I'm with you make. People need to do their research and actually read about Labour economic policy vs Conservative economic policy. There is still this massive myth that Labour = bad and Conservative = good without considering all the facts.
www.primeeconomics.org/articles/taq30tk04ljnvpyfos059pp0w7gnpe
www.taxresearch.org.uk/Blog/2016/03/13/the-conservatives-have-been-the-biggest-borrowers-over-the-last-70-years/
I agree that trickle down economics doesn't work nor does austerity and if we see the newspapers today, it looks like May is now abandoning that policy.
Dan above was banging on about Healy and the IMF however nobody ever mentions the MASSIVE luck that the Conservatives had in the 80's and 90's when they had £18bn a year in oil revenue which was squandered on tax cuts for the rich and a massive welfare bill (it increased from £23bn under Labour to £37bn under the Conservatives (at one point) and both the 1st Thatcher term and John Major's whole tenure showed that under both these PM's, welfare spending increased at a greater speed than any other PM in history.

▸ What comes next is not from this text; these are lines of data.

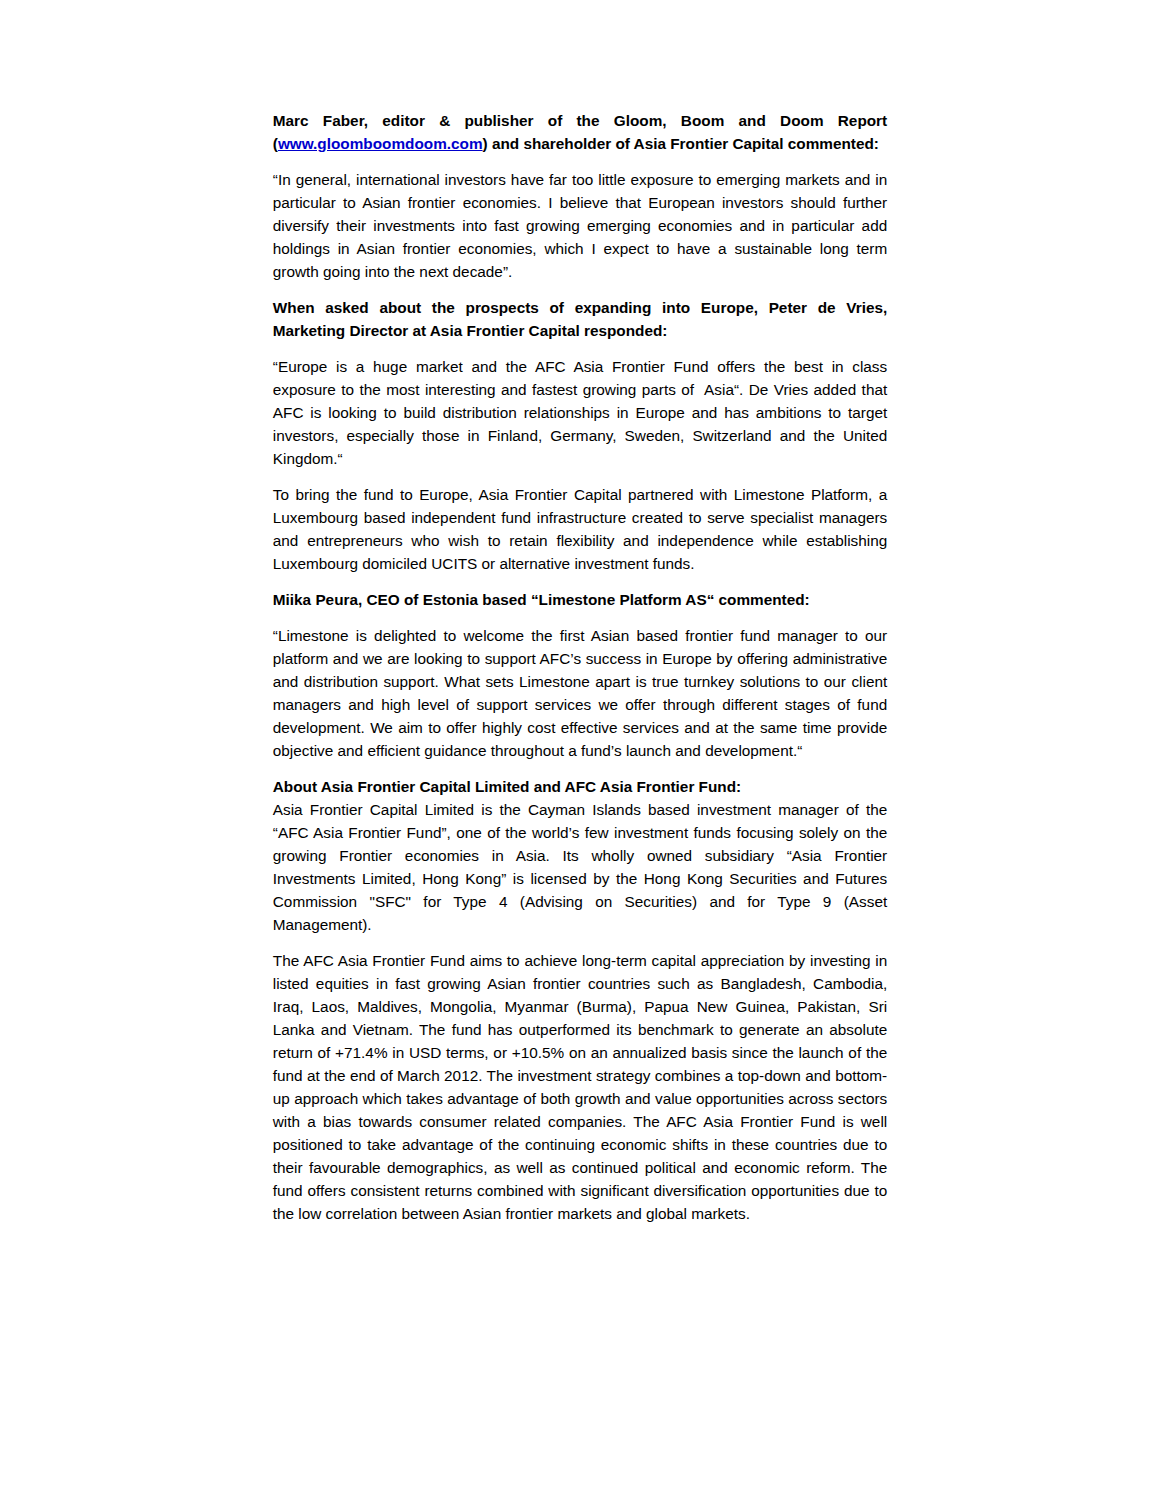Marc Faber, editor & publisher of the Gloom, Boom and Doom Report (www.gloomboomdoom.com) and shareholder of Asia Frontier Capital commented:
“In general, international investors have far too little exposure to emerging markets and in particular to Asian frontier economies. I believe that European investors should further diversify their investments into fast growing emerging economies and in particular add holdings in Asian frontier economies, which I expect to have a sustainable long term growth going into the next decade”.
When asked about the prospects of expanding into Europe, Peter de Vries, Marketing Director at Asia Frontier Capital responded:
“Europe is a huge market and the AFC Asia Frontier Fund offers the best in class exposure to the most interesting and fastest growing parts of Asia“. De Vries added that AFC is looking to build distribution relationships in Europe and has ambitions to target investors, especially those in Finland, Germany, Sweden, Switzerland and the United Kingdom.“
To bring the fund to Europe, Asia Frontier Capital partnered with Limestone Platform, a Luxembourg based independent fund infrastructure created to serve specialist managers and entrepreneurs who wish to retain flexibility and independence while establishing Luxembourg domiciled UCITS or alternative investment funds.
Miika Peura, CEO of Estonia based “Limestone Platform AS“ commented:
“Limestone is delighted to welcome the first Asian based frontier fund manager to our platform and we are looking to support AFC’s success in Europe by offering administrative and distribution support. What sets Limestone apart is true turnkey solutions to our client managers and high level of support services we offer through different stages of fund development. We aim to offer highly cost effective services and at the same time provide objective and efficient guidance throughout a fund’s launch and development.“
About Asia Frontier Capital Limited and AFC Asia Frontier Fund:
Asia Frontier Capital Limited is the Cayman Islands based investment manager of the “AFC Asia Frontier Fund”, one of the world’s few investment funds focusing solely on the growing Frontier economies in Asia. Its wholly owned subsidiary “Asia Frontier Investments Limited, Hong Kong” is licensed by the Hong Kong Securities and Futures Commission "SFC" for Type 4 (Advising on Securities) and for Type 9 (Asset Management).
The AFC Asia Frontier Fund aims to achieve long-term capital appreciation by investing in listed equities in fast growing Asian frontier countries such as Bangladesh, Cambodia, Iraq, Laos, Maldives, Mongolia, Myanmar (Burma), Papua New Guinea, Pakistan, Sri Lanka and Vietnam. The fund has outperformed its benchmark to generate an absolute return of +71.4% in USD terms, or +10.5% on an annualized basis since the launch of the fund at the end of March 2012. The investment strategy combines a top-down and bottom-up approach which takes advantage of both growth and value opportunities across sectors with a bias towards consumer related companies. The AFC Asia Frontier Fund is well positioned to take advantage of the continuing economic shifts in these countries due to their favourable demographics, as well as continued political and economic reform. The fund offers consistent returns combined with significant diversification opportunities due to the low correlation between Asian frontier markets and global markets.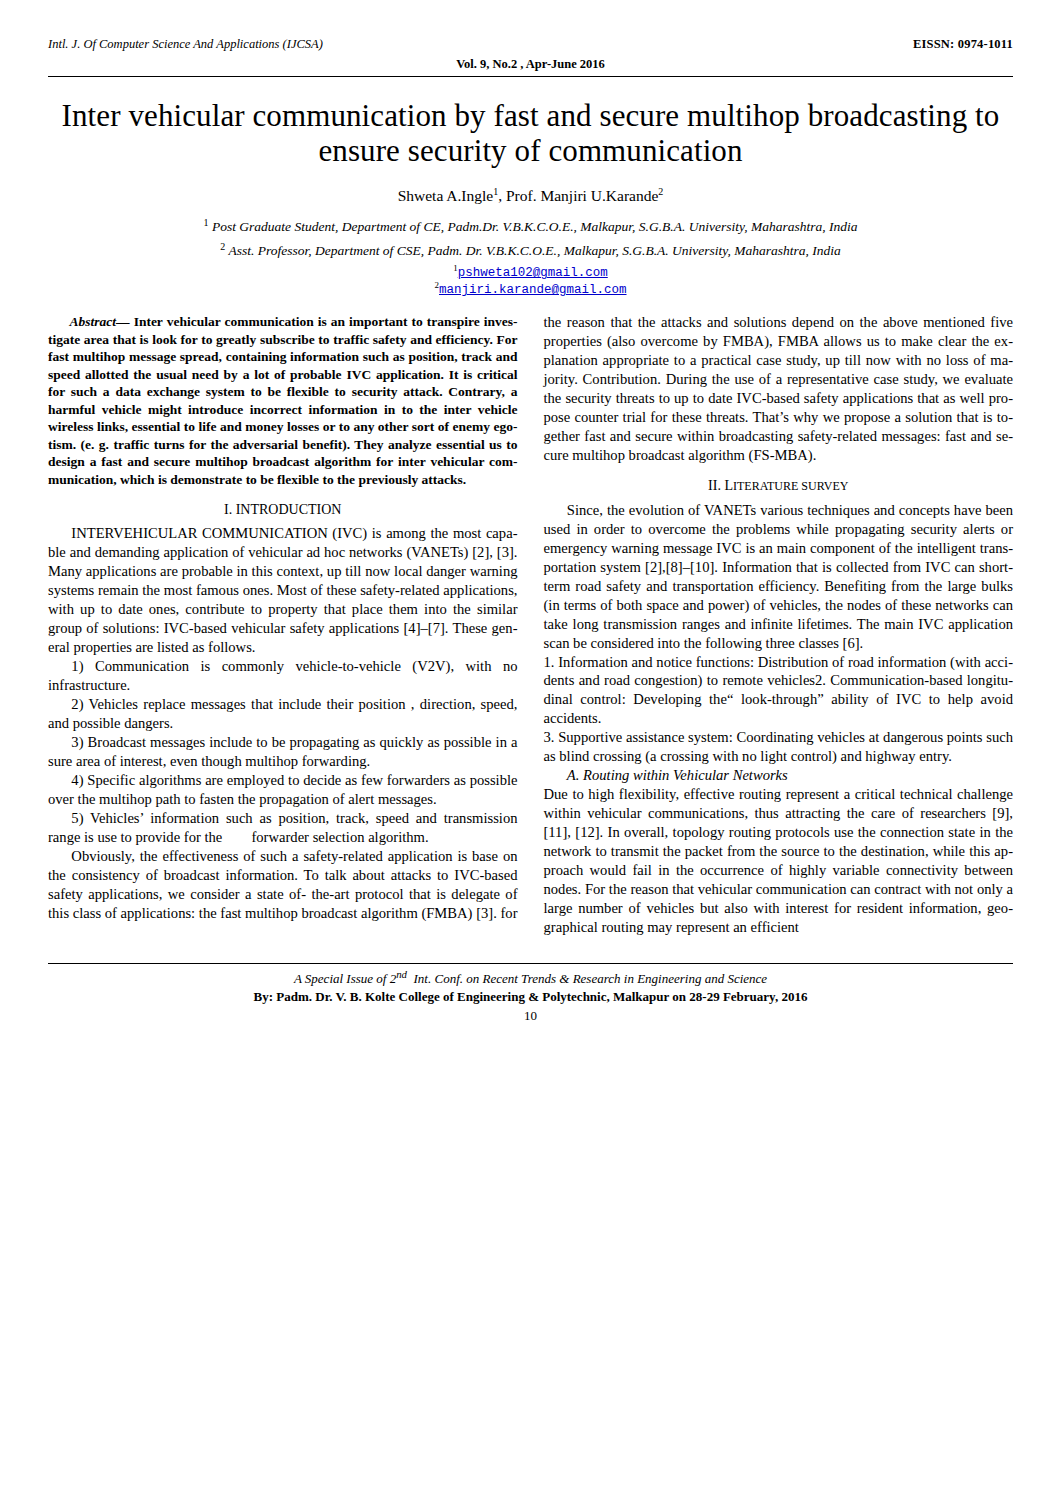Intl. J. Of Computer Science And Applications (IJCSA)
EISSN: 0974-1011
Vol. 9, No.2 , Apr-June 2016
Inter vehicular communication by fast and secure multihop broadcasting to ensure security of communication
Shweta A.Ingle1, Prof. Manjiri U.Karande2
1 Post Graduate Student, Department of CE, Padm.Dr. V.B.K.C.O.E., Malkapur, S.G.B.A. University, Maharashtra, India
2 Asst. Professor, Department of CSE, Padm. Dr. V.B.K.C.O.E., Malkapur, S.G.B.A. University, Maharashtra, India
1pshweta102@gmail.com
2manjiri.karande@gmail.com
Abstract— Inter vehicular communication is an important to transpire investigate area that is look for to greatly subscribe to traffic safety and efficiency. For fast multihop message spread, containing information such as position, track and speed allotted the usual need by a lot of probable IVC application. It is critical for such a data exchange system to be flexible to security attack. Contrary, a harmful vehicle might introduce incorrect information in to the inter vehicle wireless links, essential to life and money losses or to any other sort of enemy egotism. (e. g. traffic turns for the adversarial benefit). They analyze essential us to design a fast and secure multihop broadcast algorithm for inter vehicular communication, which is demonstrate to be flexible to the previously attacks.
I. INTRODUCTION
INTERVEHICULAR COMMUNICATION (IVC) is among the most capable and demanding application of vehicular ad hoc networks (VANETs) [2], [3]. Many applications are probable in this context, up till now local danger warning systems remain the most famous ones. Most of these safety-related applications, with up to date ones, contribute to property that place them into the similar group of solutions: IVC-based vehicular safety applications [4]–[7]. These general properties are listed as follows.
1) Communication is commonly vehicle-to-vehicle (V2V), with no infrastructure.
2) Vehicles replace messages that include their position , direction, speed, and possible dangers.
3) Broadcast messages include to be propagating as quickly as possible in a sure area of interest, even though multihop forwarding.
4) Specific algorithms are employed to decide as few forwarders as possible over the multihop path to fasten the propagation of alert messages.
5) Vehicles’ information such as position, track, speed and transmission range is use to provide for the forwarder selection algorithm.
Obviously, the effectiveness of such a safety-related application is base on the consistency of broadcast information. To talk about attacks to IVC-based safety applications, we consider a state of- the-art protocol that is delegate of this class of applications: the fast multihop broadcast algorithm (FMBA) [3]. for the reason that the attacks and solutions depend on the above mentioned five properties (also overcome by FMBA), FMBA allows us to make clear the explanation appropriate to a practical case study, up till now with no loss of majority. Contribution. During the use of a representative case study, we evaluate the security threats to up to date IVC-based safety applications that as well propose counter trial for these threats. That’s why we propose a solution that is together fast and secure within broadcasting safety-related messages: fast and secure multihop broadcast algorithm (FS-MBA).
II. LITERATURE SURVEY
Since, the evolution of VANETs various techniques and concepts have been used in order to overcome the problems while propagating security alerts or emergency warning message IVC is an main component of the intelligent transportation system [2],[8]–[10]. Information that is collected from IVC can short-term road safety and transportation efficiency. Benefiting from the large bulks (in terms of both space and power) of vehicles, the nodes of these networks can take long transmission ranges and infinite lifetimes. The main IVC application scan be considered into the following three classes [6].
1. Information and notice functions: Distribution of road information (with accidents and road congestion) to remote vehicles2. Communication-based longitudinal control: Developing the“ look-through” ability of IVC to help avoid accidents.
3. Supportive assistance system: Coordinating vehicles at dangerous points such as blind crossing (a crossing with no light control) and highway entry.
A. Routing within Vehicular Networks
Due to high flexibility, effective routing represent a critical technical challenge within vehicular communications, thus attracting the care of researchers [9], [11], [12]. In overall, topology routing protocols use the connection state in the network to transmit the packet from the source to the destination, while this approach would fail in the occurrence of highly variable connectivity between nodes. For the reason that vehicular communication can contract with not only a large number of vehicles but also with interest for resident information, geographical routing may represent an efficient
A Special Issue of 2nd Int. Conf. on Recent Trends & Research in Engineering and Science
By: Padm. Dr. V. B. Kolte College of Engineering & Polytechnic, Malkapur on 28-29 February, 2016
10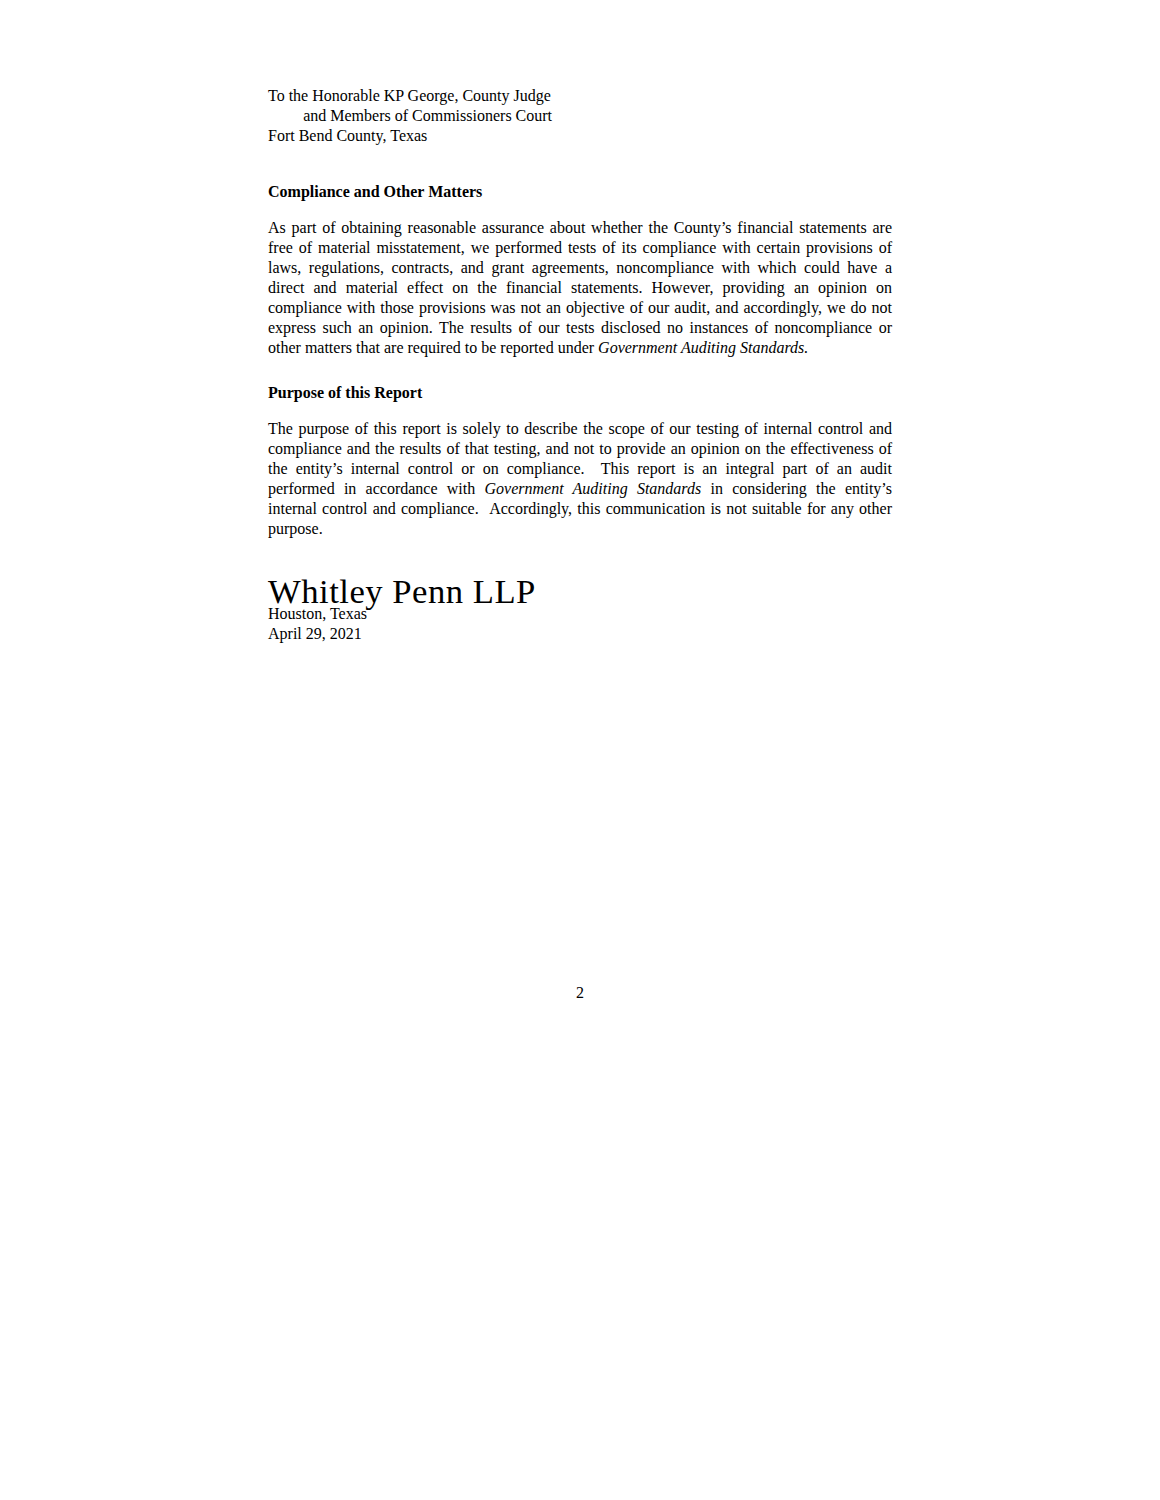To the Honorable KP George, County Judge
and Members of Commissioners Court
Fort Bend County, Texas
Compliance and Other Matters
As part of obtaining reasonable assurance about whether the County’s financial statements are free of material misstatement, we performed tests of its compliance with certain provisions of laws, regulations, contracts, and grant agreements, noncompliance with which could have a direct and material effect on the financial statements. However, providing an opinion on compliance with those provisions was not an objective of our audit, and accordingly, we do not express such an opinion. The results of our tests disclosed no instances of noncompliance or other matters that are required to be reported under Government Auditing Standards.
Purpose of this Report
The purpose of this report is solely to describe the scope of our testing of internal control and compliance and the results of that testing, and not to provide an opinion on the effectiveness of the entity’s internal control or on compliance. This report is an integral part of an audit performed in accordance with Government Auditing Standards in considering the entity’s internal control and compliance. Accordingly, this communication is not suitable for any other purpose.
Whitley Penn LLP
Houston, Texas
April 29, 2021
2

Plus interest rates were at record levels reaching 15% in the 80's whilst unemployment was at nearly 4m.
Plus, the Conservative party have been the ones who have steadily increased indirect taxation and VAT in particular:
from 8% to a whopping 15% in 1979
from 15% to 17.5% in 1991
from 17.5% to 20% in 2011
VAT revenues are massive and there is a move away from direct taxation to indirect taxation for most of government's revenue. In addition, VAT is a regressive tax as it disproportionately hits the poorest in society more.
It's a complete myth that the Tories are the party of low taxation and good fiscal policy.